Carani, recognized internationally as a leading authority in the field of design law, will present on November 6 on the topic of “Injunctions and Damages for Design Patent Claims vs. Utility Patent Claims.” The presentation will focus on the statutory provisions for design patent damages codified in 35 U.S.C. § 289, which provides for disgorgement of the infringer’s “total profits.”  This equitable remedy is available only for design patent infringement, not utility patent infringement. Carani will present a detailed analysis of the historical evolution, meaning and reasoning behind the provision. William L. Roberts, Esq., Faegre Baker Daniels LLP, will co-present and address utility patents.
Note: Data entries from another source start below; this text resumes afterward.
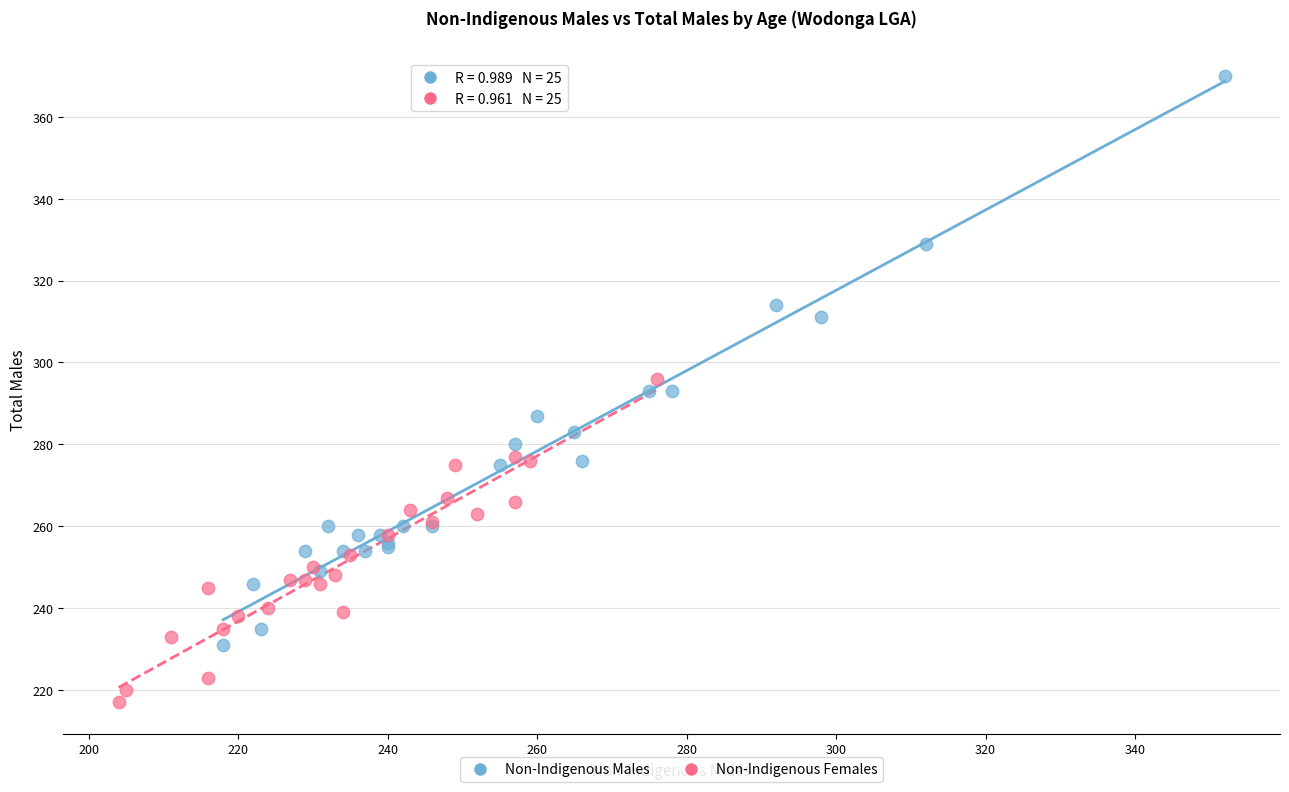

Which series reaches the maximum Y coordinate?

Non-Indigenous Males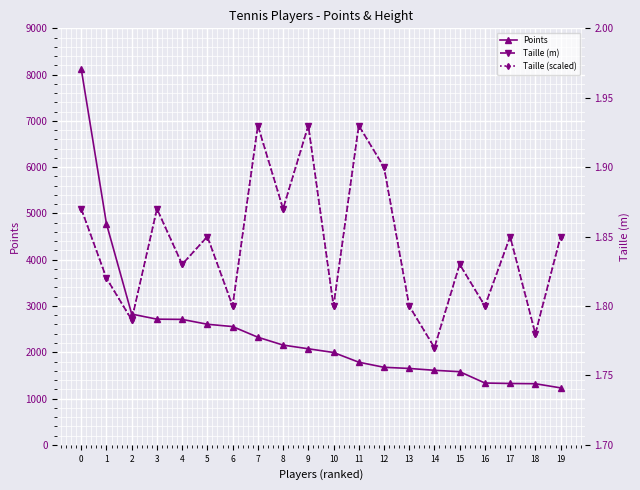

Rank the series by their maximum value, from lowest to highest.

Taille (m), Taille (scaled), Points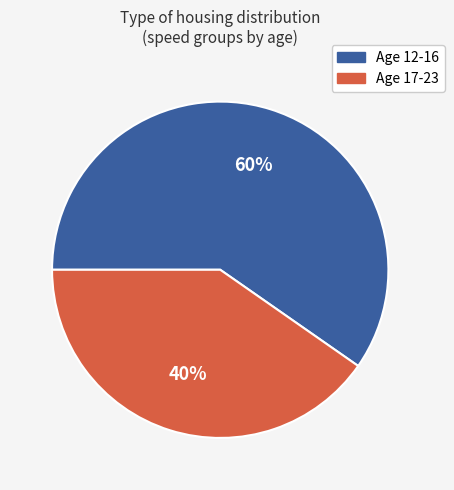

True or false: Age 12-16 accounts for 49% of the total.

False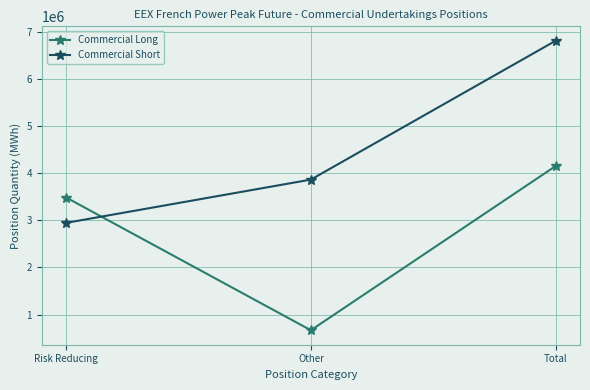

What position from the left is Total?

3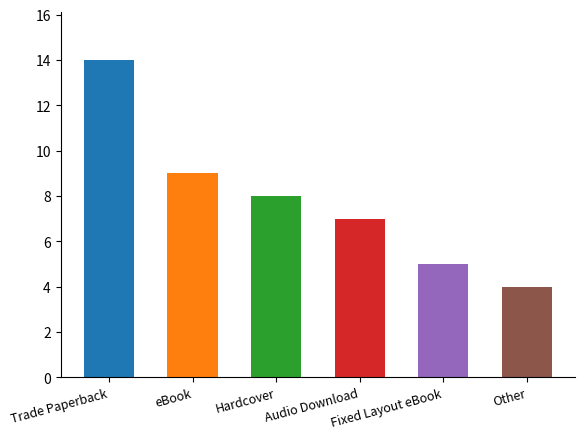

What is the average value?

8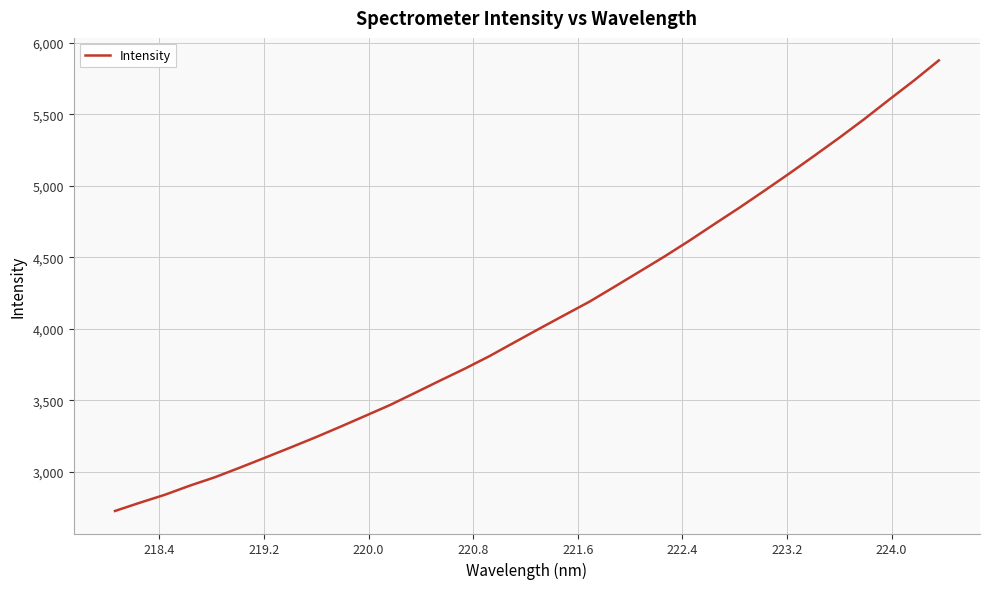

What is the difference between the maximum and minimum values?

3150.5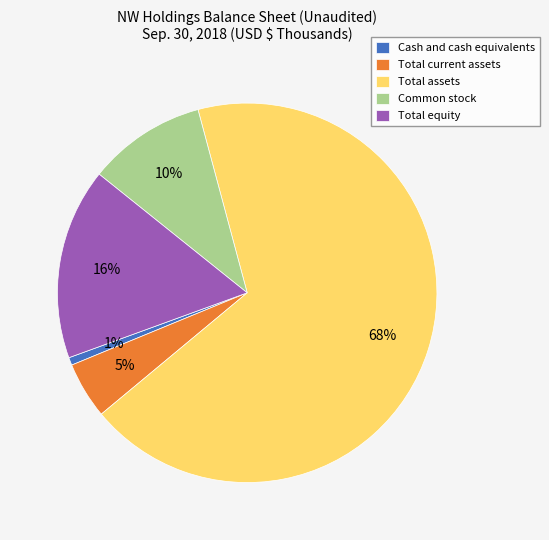

Which category has the biggest portion of the pie?

Total assets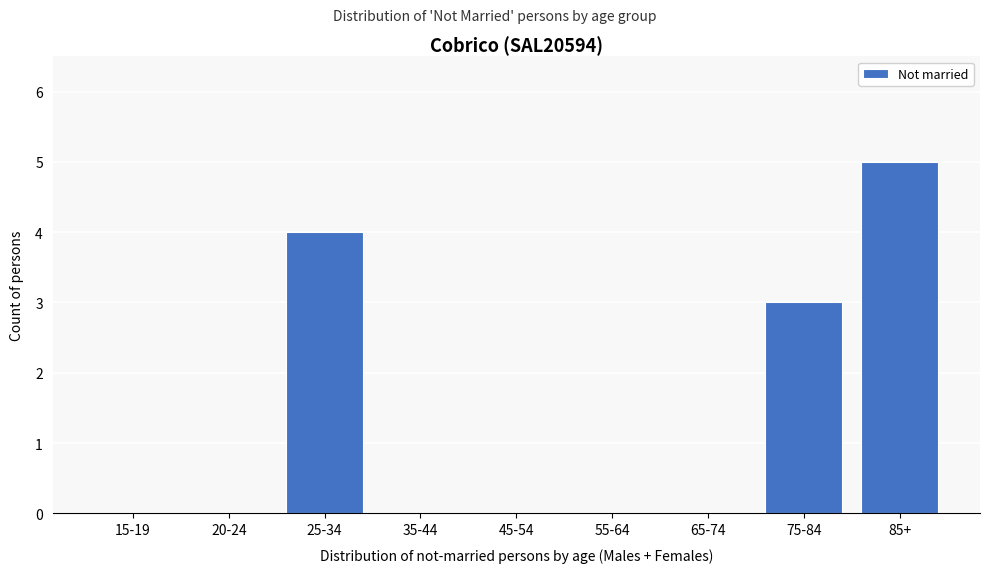

Reading left to right, transcribe all the data shown in this chart.

15-19=0	20-24=0	25-34=4	35-44=0	45-54=0	55-64=0	65-74=0	75-84=3	85+=5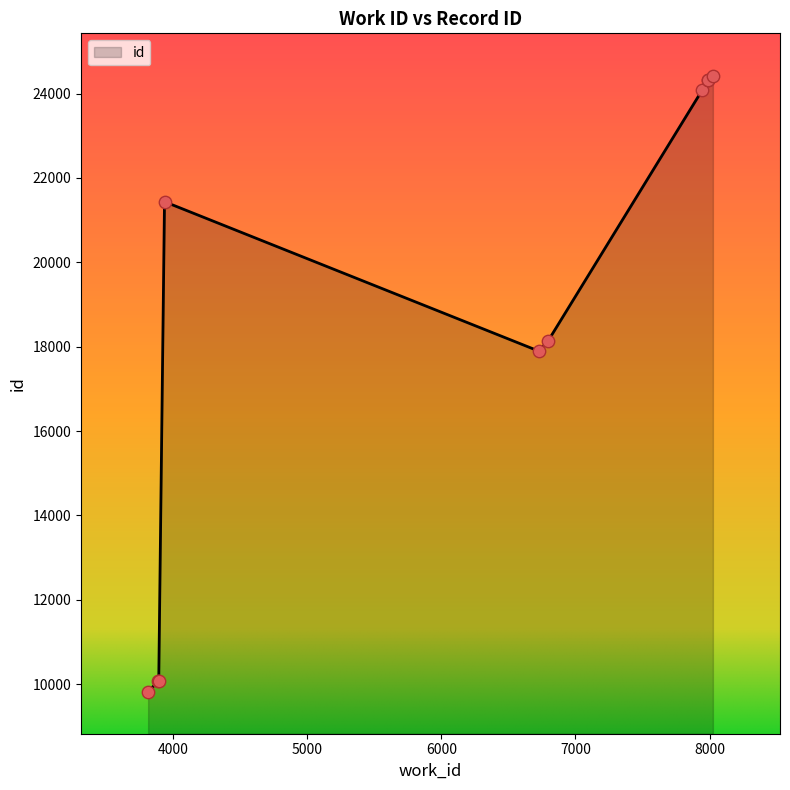

Between 7945 and 8024, which is larger?

8024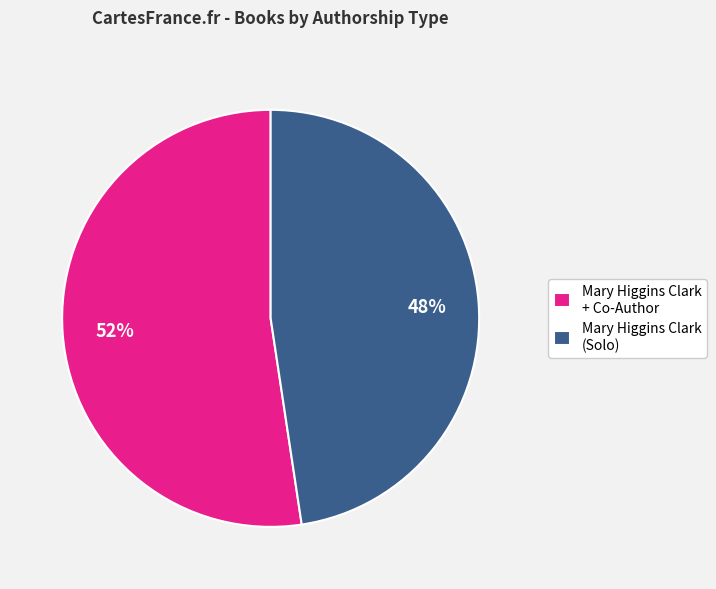

To the nearest percent, what is the combined percentage of Mary Higgins Clark + Co-Author and Mary Higgins Clark (Solo)?

100%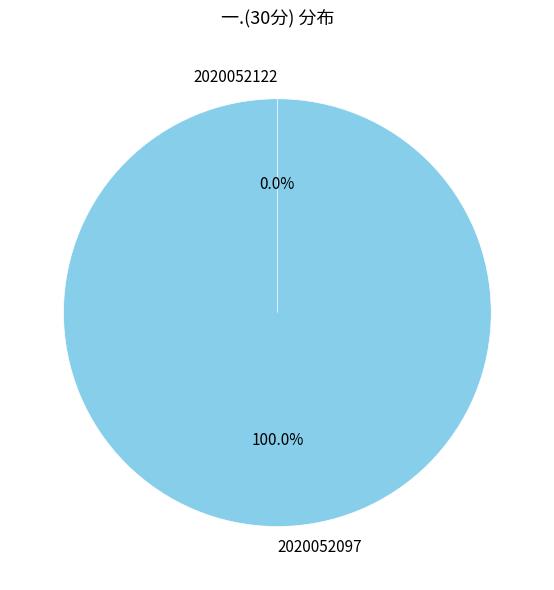

Between 2020052097 and 2020052122, which is larger?

2020052097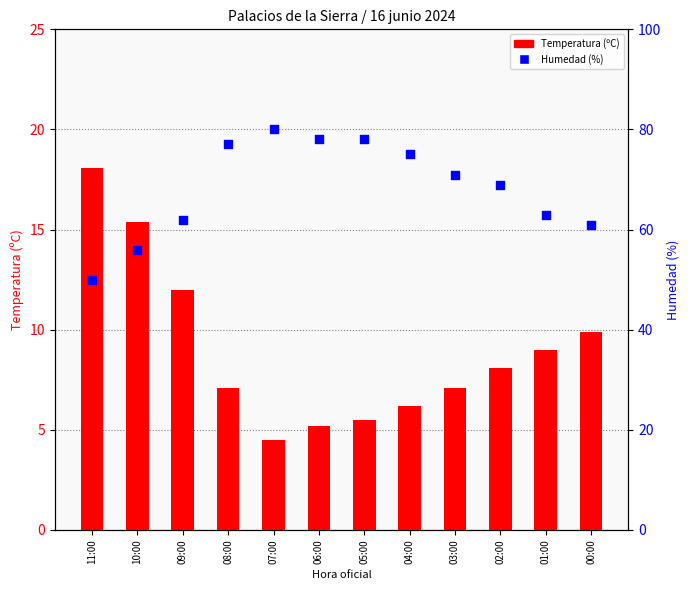

At which category is the sum across all series the highest?

07:00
At the comprehensive two-day conference, leading judges, attorneys and damages experts will describe the current law, discuss best practices for litigating patent damages and offer their insights regarding the future of patent damages. Attendees will learn:

  • Case law trends for patent damages
  • Judicial view of decisional trends for patent damages
  • Causation: How does the plaintiff prove that the patented feature has value and contributed to demand?
  • Injunctions and damages for design patent claims vs. utility patent claims
  • The Entire Market Value Rule
  • Role of the expert after Apple v. Motorola
  • How to construct the hypothetical negotiation in light of recent law
  • Foreign sales and the use of analytical methods to measure value
  • Determining reasonable royalty rates for FRAND encumbered patents
  • Patent valuation
  • Calculating market shares in lost profits calculations
  • Splitting profits between patent owners and manufacturers
  • Apportionment when there are several blocking patents
  • Case management: Damages strategies for rocket docket cases

Christopher V. Carani, Esq., counsels clients on a wide range of strategic design protection and enforcement issues. He is the immediate past Chair of the American Bar Association’s Design Rights Committee, and the past chair of the American Intellectual Property Law Association’s Committee on Industrial Designs. He has litigated numerous disputes regarding design rights and has served as a legal consultant and expert witness in design law cases in a wide range of industries, including consumer electronics and accessories, consumer retail products, furniture, medical devices, apparel, footwear, and sporting goods, to name a few.  In addition, Carani has authored amicus briefs for landmark U.S. design patent cases, such as Egyptian Goddess v. Swisa, Lawman Armor Corp. v. Winner Int’l LLC, Calmar, Inc. v. Arminak & Assoc. and Richardson v. Stanley Works, Inc.

Carani earned an engineering degree from Marquette University and a law degree from the University of Chicago, and went on to serve as a law clerk to the Honorable Rebecca Pallmeyer at the U.S. District Court for the Northern District of Illinois. He is a registered patent attorney and licensed to practice before the USPTO.

Carani is a frequent contributor to CNN on intellectual property law issues, and is often called upon to provide commentary to other major media outlets, including New York Times, Wall Street Journal, Forbes, NPR, PBS TV, CNBC TV, BBC, Bloomberg TV, and Reuters.  Away from the law, Chris is a studied jazz musician who plays upright bass on the Chicago jazz circuit.